_Your objective_: Scan the entries below, and for each line that includes the word "עיין", make a copy.

_Collected data_:
____

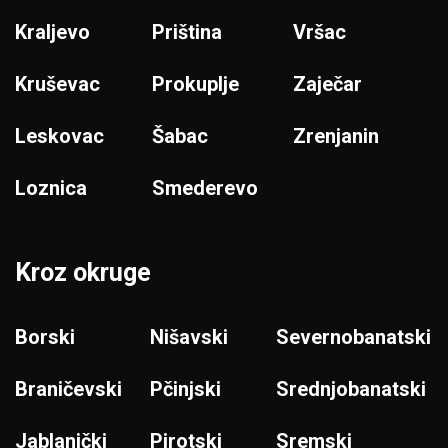
Kraljevo
Priština
Vršac
Kruševac
Prokuplje
Zaječar
Leskovac
Šabac
Zrenjanin
Loznica
Smederevo
Kroz okruge
Borski
Nišavski
Severnobanatski
Braničevski
Pčinjski
Srednjobanatski
Jablanički
Pirotski
Sremski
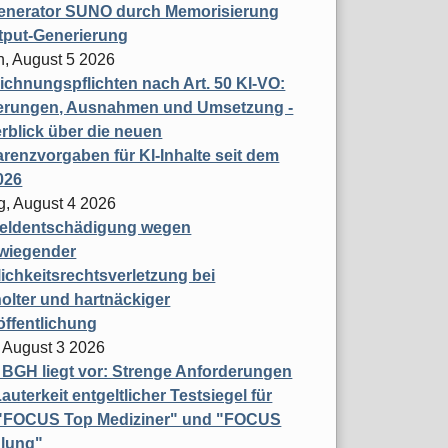
enerator SUNO durch Memorisierung
tput-Generierung
h, August 5 2026
chnungspflichten nach Art. 50 KI-VO:
erungen, Ausnahmen und Umsetzung -
rblick über die neuen
renzvorgaben für KI-Inhalte seit dem
026
g, August 4 2026
eldentschädigung wegen
wiegender
ichkeitsrechtsverletzung bei
olter und hartnäckiger
öffentlichung
 August 3 2026
t BGH liegt vor: Strenge Anforderungen
auterkeit entgeltlicher Testsiegel für
- "FOCUS Top Mediziner" und "FOCUS
lung"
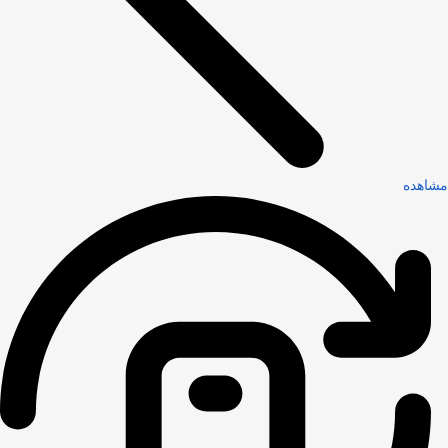
مشاهده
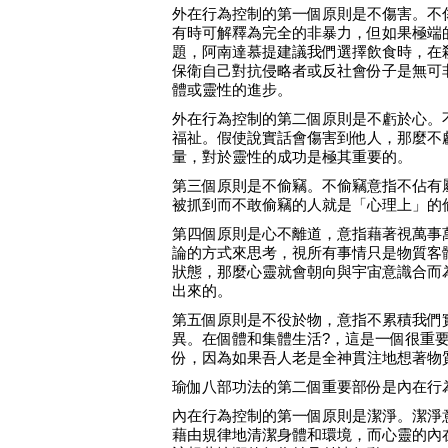
外在行為控制的第一個原則是不傷害。不
有時可解釋為完全的非暴力，但如果極端
題，阿南達慕提建議我們選擇飲食時，在
保衛自己對抗侵略者或反社會份子是無可
體或靈性的進步。
外在行為控制的第二個原則是不虧於心。
福祉。假使說實話會傷害到他人，那麼不
量，對於靈性的成功是極其重要的。
第三個原則是不偷竊。不偷竊意指不佔有
被抓到而不敢偷竊的人就是「心理上」的
第四個原則是心不離道，意指藉著視萬事
論的方式來思考，視所有事情只是物質客
狀態，那麼心靈就會朝向與宇宙意識合而
出來的。
第五個原則是不役於物，意指不累積我們
異。在個體和集體生活?，這是一個很重
份，因為如果吾人老是全神貫注地想著物
瑜伽八部功法的第二個重要部份是內在行
內在行為控制的第一個原則是潔淨。潔淨
藉由規律地清潔身體和環境，而心靈的內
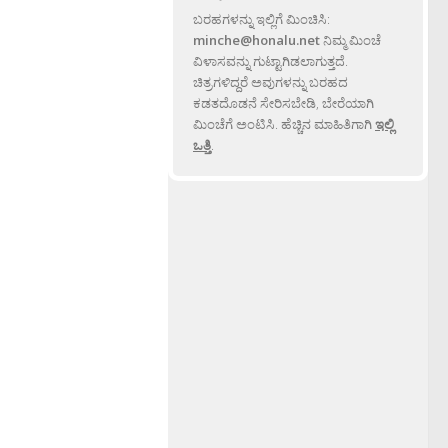
ಬರಹಗಳನ್ನು ಇಲ್ಲಿಗೆ ಮಿಂಚಿಸಿ:
minche@honalu.net
ನಿಮ್ಮ ಮಿಂಚೆ
ವಿಳಾಸವನ್ನು ಗುಟ್ಟಾಗಿಡಲಾಗುತ್ತದೆ.
ಚಿತ್ರಗಳಿದ್ದರೆ ಅವುಗಳನ್ನು ಬರಹದ
ಕಡತದೊಡನೆ ಸೇರಿಸಬೇಡಿ, ಬೇರೆಯಾಗಿ
ಮಿಂಚೆಗೆ ಅಂಟಿಸಿ. ಹೆಚ್ಚಿನ ಮಾಹಿತಿಗಾಗಿ
ಇಲ್ಲಿ
ಒತ್ತಿ
.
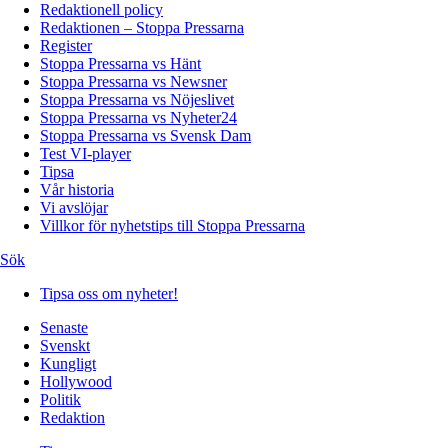
Redaktionell policy
Redaktionen – Stoppa Pressarna
Register
Stoppa Pressarna vs Hänt
Stoppa Pressarna vs Newsner
Stoppa Pressarna vs Nöjeslivet
Stoppa Pressarna vs Nyheter24
Stoppa Pressarna vs Svensk Dam
Test VI-player
Tipsa
Vår historia
Vi avslöjar
Villkor för nyhetstips till Stoppa Pressarna
Sök
Tipsa oss om nyheter!
Senaste
Svenskt
Kungligt
Hollywood
Politik
Redaktion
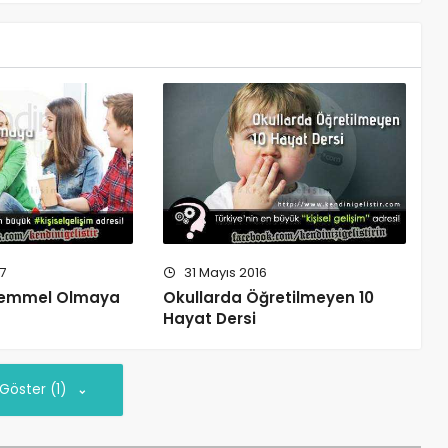
7
31 Mayıs 2016
kemmel Olmaya
Okullarda Öğretilmeyen 10
Hayat Dersi
 Göster (1)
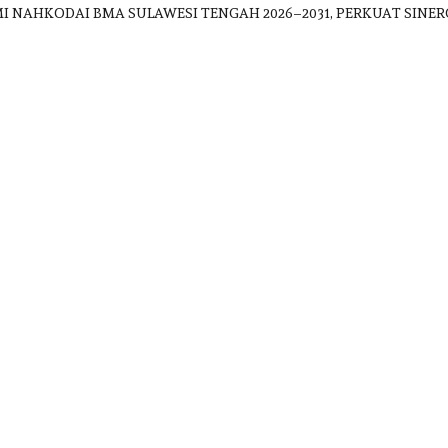
MI NAHKODAI BMA SULAWESI TENGAH 2026–2031, PERKUAT SIN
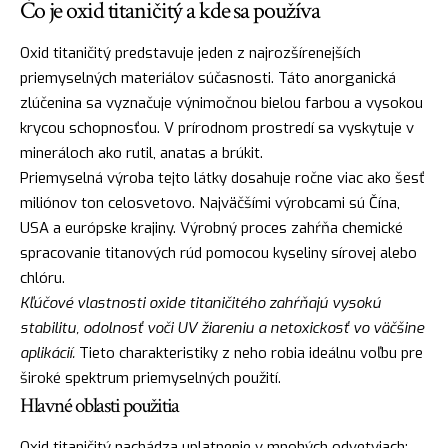
Čo je oxid titaničitý a kde sa používa
Oxid titaničitý predstavuje jeden z najrozšírenejších
priemyselných materiálov súčasnosti. Táto anorganická
zlúčenina sa vyznačuje výnimočnou bielou farbou a vysokou
krycou schopnosťou. V prírodnom prostredí sa vyskytuje v
mineráloch ako rutil, anatas a brúkit.
Priemyselná výroba tejto látky dosahuje ročne viac ako šesť
miliónov ton celosvetovo. Najväčšími výrobcami sú Čína,
USA a európske krajiny. Výrobný proces zahŕňa chemické
spracovanie titanových rúd pomocou kyseliny sírovej alebo
chlóru.
Kľúčové vlastnosti oxide titaničitého zahŕňajú vysokú
stabilitu, odolnosť voči UV žiareniu a netoxickosť vo väčšine
aplikácií.
Tieto charakteristiky z neho robia ideálnu voľbu pre
široké spektrum priemyselných použití.
Hlavné oblasti použitia
Oxid titaničitý nachádza uplatnenie v mnohých odvetviach:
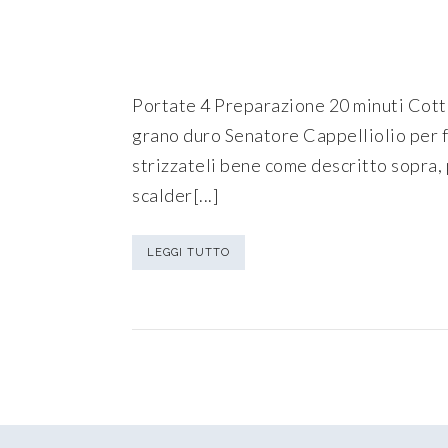
Portate 4 Preparazione 20 minuti Cottur
grano duro Senatore Cappelliolio per fr
strizzateli bene come descritto sopra, 
scalder[...]
LEGGI TUTTO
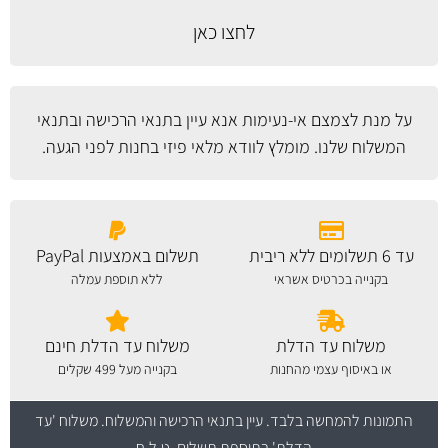
לחצו כאן
על מנת לצמצם אי-נעימות אנא עיין
בתנאי הרכישה ובתנאי
המשלוח
שלנו. מומלץ לוודא מלאי פיזי בחנות לפני הגעה.
עד 6 תשלומים ללא ריבית
תשלום באמצעות PayPal
בקנייה בכרטיס אשראי
ללא תוספת עמלה
משלוח עד הדלת
משלוח עד הדלת חינם
או באיסוף עצמי מהחנות
בקנייה מעל 499 שקלים
התמונות להמחשה בלבד.
עיין בתנאי הרכישה והמשלוח
. משלוח 'עד
הדלת' בתוספת תשלום. ט.ל.ח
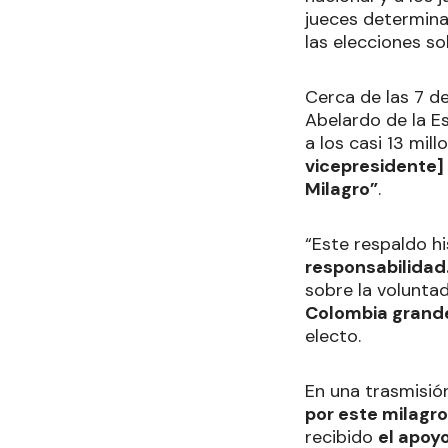
jueces determina
las elecciones so
Cerca de las 7 de
Abelardo de la Es
a los casi 13 mi
vicepresidente] 
Milagro”
.
“Este respaldo hi
responsabilidad
sobre la volunta
Colombia grande
electo.
En una trasmisió
por este milagr
recibido
el apoy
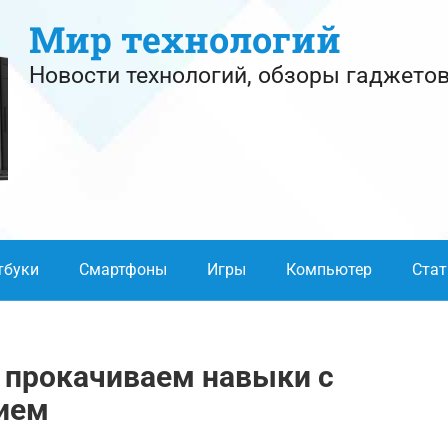
Мир технологий
Новости технологий, обзоры гаджетов
тбуки
Смартфоны
Игры
Компьютер
Стат
 прокачиваем навыки с
вием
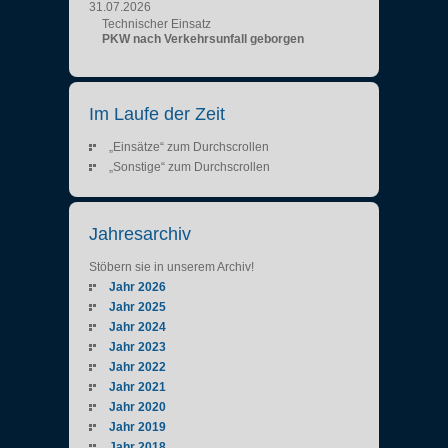
31.07.2026
Technischer Einsatz
PKW nach Verkehrsunfall geborgen
Im Laufe der Zeit
„Einsätze“ zum Durchscrollen
„Sonstige“ zum Durchscrollen
Jahresarchiv
Stöbern sie in unserem Archiv!
Jahr 2026
Jahr 2025
Jahr 2024
Jahr 2023
Jahr 2022
Jahr 2021
Jahr 2020
Jahr 2019
Jahr 2018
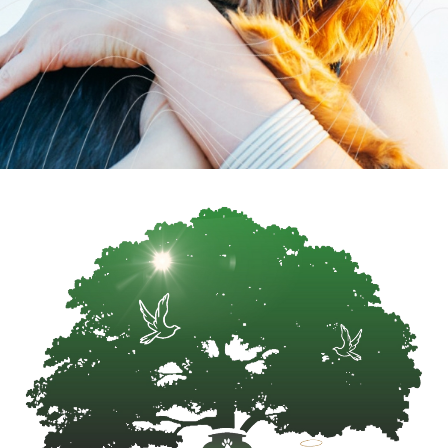
pentru a-și îmbunătăți constant algoritmii, învățând din
spețele trecute și ajustându-și sugestiile pe măsură ce
noi informații sunt adăugate în baza de date. Acest
proces continuu de învățare adaugă o dimensiune
suplimentară de eficiență și precizie, care contribuie la
simplificarea și accelerarea procesului de luare a
deciziilor.
Digitalizarea Ca Răspuns la Provocările Legale
Contemporane
Sistemele tradiționale de justiție se confruntă cu
numeroase provocări legate de volumul mare de dosare
și complexitatea legislativă. Așa cum subliniază referatul
atașat, digitalizarea nu doar că sprijină profesioniștii din
domeniu, dar reprezintă și un pas esențial pentru a
preveni erorile judiciare, datorită automatizării
proceselor de căutare și analiză a legislației.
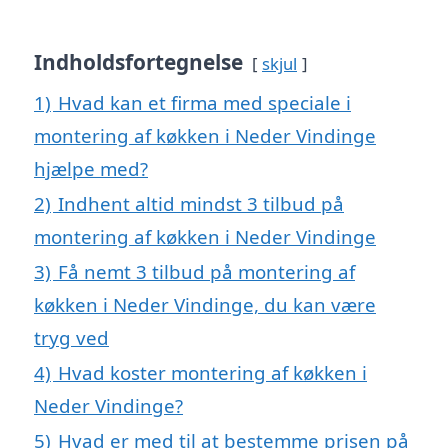
Indholdsfortegnelse
skjul
1)
Hvad kan et firma med speciale i
montering af køkken i Neder Vindinge
hjælpe med?
2)
Indhent altid mindst 3 tilbud på
montering af køkken i Neder Vindinge
3)
Få nemt 3 tilbud på montering af
køkken i Neder Vindinge, du kan være
tryg ved
4)
Hvad koster montering af køkken i
Neder Vindinge?
5)
Hvad er med til at bestemme prisen på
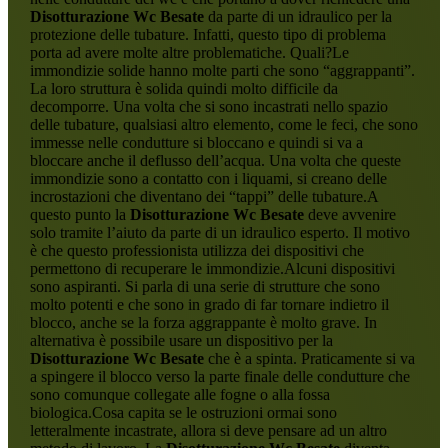
Disotturazione Wc Besate
da parte di un idraulico per la
protezione delle tubature. Infatti, questo tipo di problema
porta ad avere molte altre problematiche. Quali?Le
immondizie solide hanno molte parti che sono “aggrappanti”.
La loro struttura è solida quindi molto difficile da
decomporre. Una volta che si sono incastrati nello spazio
delle tubature, qualsiasi altro elemento, come le feci, che sono
immesse nelle condutture si bloccano e quindi si va a
bloccare anche il deflusso dell’acqua. Una volta che queste
immondizie sono a contatto con i liquami, si creano delle
incrostazioni che diventano dei “tappi” delle tubature.A
questo punto la
Disotturazione Wc Besate
deve avvenire
solo tramite l’aiuto da parte di un idraulico esperto. Il motivo
è che questo professionista utilizza dei dispositivi che
permettono di recuperare le immondizie.Alcuni dispositivi
sono aspiranti. Si parla di una serie di strutture che sono
molto potenti e che sono in grado di far tornare indietro il
blocco, anche se la forza aggrappante è molto grave. In
alternativa è possibile usare un dispositivo per la
Disotturazione Wc Besate
che è a spinta. Praticamente si va
a spingere il blocco verso la parte finale delle condutture che
sono comunque collegate alle fogne o alla fossa
biologica.Cosa capita se le ostruzioni ormai sono
letteralmente incastrate, allora si deve pensare ad un altro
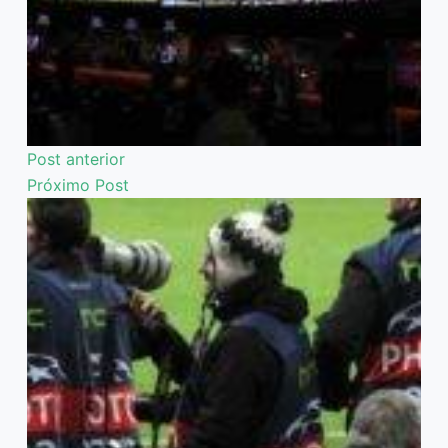
Post
anterior
Próximo
Post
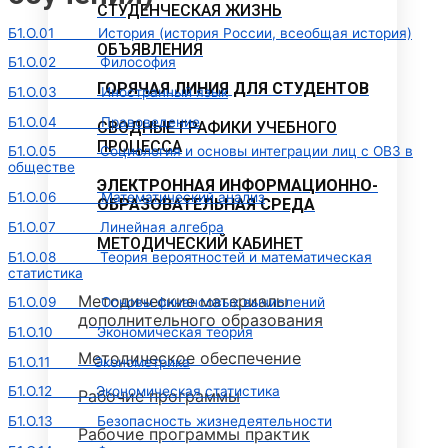
СТУДЕНЧЕСКАЯ ЖИЗНЬ
Б1.О.01 История (история России, всеобщая история)
ОБЪЯВЛЕНИЯ
Б1.О.02 Философия
ГОРЯЧАЯ ЛИНИЯ ДЛЯ СТУДЕНТОВ
Б1.О.03 Иностранный язык
Б1.О.04 Правоведение
СВОДНЫЕ ГРАФИКИ УЧЕБНОГО
ПРОЦЕССА
Б1.О.05 Социология и основы интеграции лиц с ОВЗ в
обществе
ЭЛЕКТРОННАЯ ИНФОРМАЦИОННО-
Б1.О.06 Математический анализ
ОБРАЗОВАТЕЛЬНАЯ СРЕДА
Б1.О.07 Линейная алгебра
МЕТОДИЧЕСКИЙ КАБИНЕТ
Б1.О.08 Теория вероятностей и математическая
статистика
Методические материалы
Б1.О.09 Основы финансовых вычислений
дополнительного образования
Б1.О.10 Экономическая теория
Методическое обеспечение
Б1.О.11 Эконометрика
Б1.О.12 Экономическая статистика
Рабочие программы
Б1.О.13 Безопасность жизнедеятельности
Рабочие программы практик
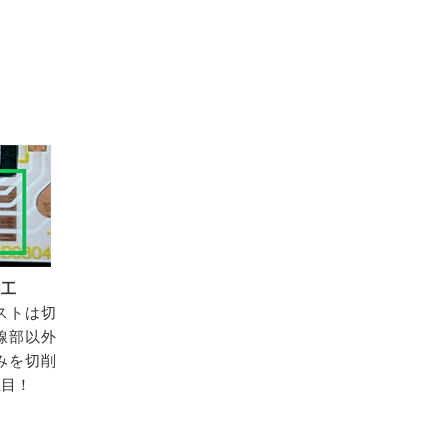
加工
ストは切
線部以外
みを切削
注目！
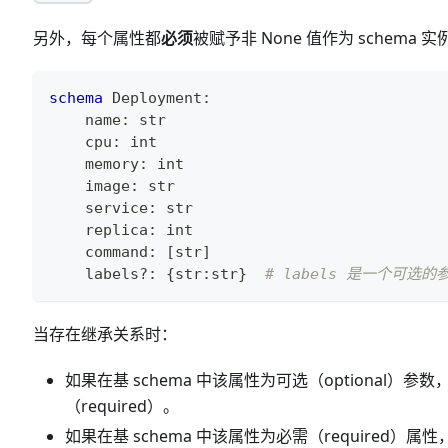
另外，每个属性都
必须
被赋予非 None 值作为 schema
schema
 Deployment
:
    name
:
str
    cpu
:
int
    memory
:
int
    image
:
str
    service
:
str
    replica
:
int
    command
:
[
str
]
    labels
?
:
{
str
:
str
}
# labels 是一个可选的
当存在继承关系时：
如果在基 schema 中该属性为可选（optional）参数
（required）。
如果在基 schema 中该属性为必需（required）属性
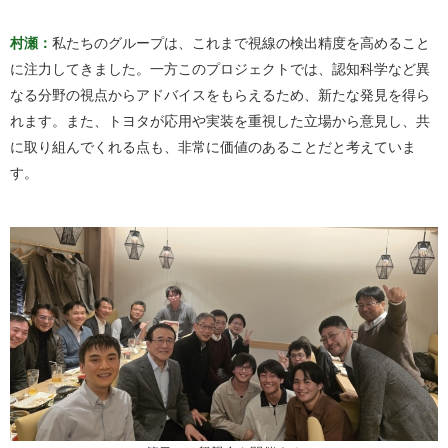
村瀬：
私たちのグループは、これまで視線の検出精度を高めること
に注力してきました。一方このプロジェクトでは、認知科学など異
なる分野の視点からアドバイスをもらえるため、新たな発見を得ら
れます。また、トヨタが応用や実装を重視した立場から意見し、共
に取り組んでくれる点も、非常に価値のあることだと考えていま
す。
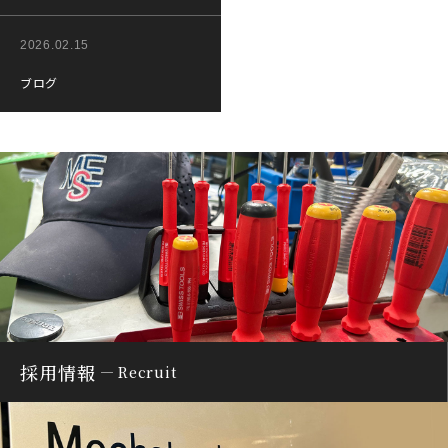
2026.02.15
ブログ
採用情報
Recruit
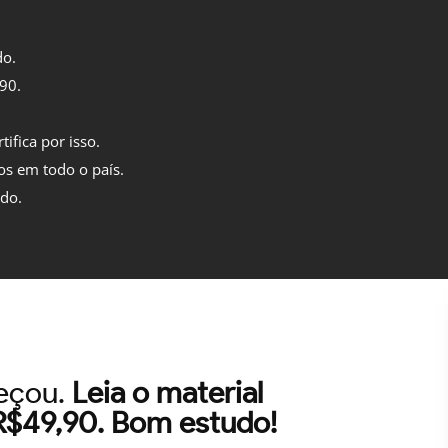
do.
,90.
tifica por isso.
os em todo o país.
ido.
meçou.
Leia o material
 R$49,90. Bom estudo!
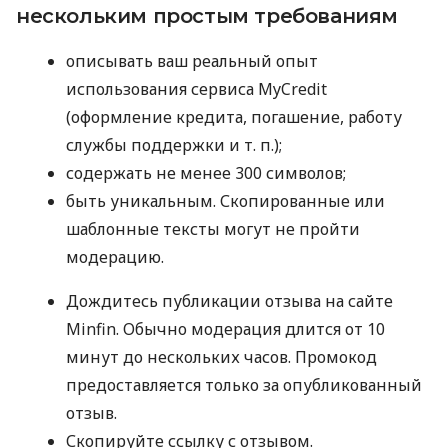
нескольким простым требованиям
описывать ваш реальный опыт
использования сервиса MyCredit
(оформление кредита, погашение, работу
службы поддержки
и т. п.
);
содержать не менее 300 символов;
быть уникальным. Скопированные или
шаблонные тексты могут не пройти
модерацию.
Дождитесь публикации отзыва на сайте
Minfin. Обычно модерация длится от 10
минут до нескольких часов. Промокод
предоставляется только за опубликованный
отзыв.
Скопируйте ссылку с отзывом.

____

_Task result_:
על מנת לצמצם אי-נעימות אנא עיין
עיין בתנאי הרכישה והמשלוח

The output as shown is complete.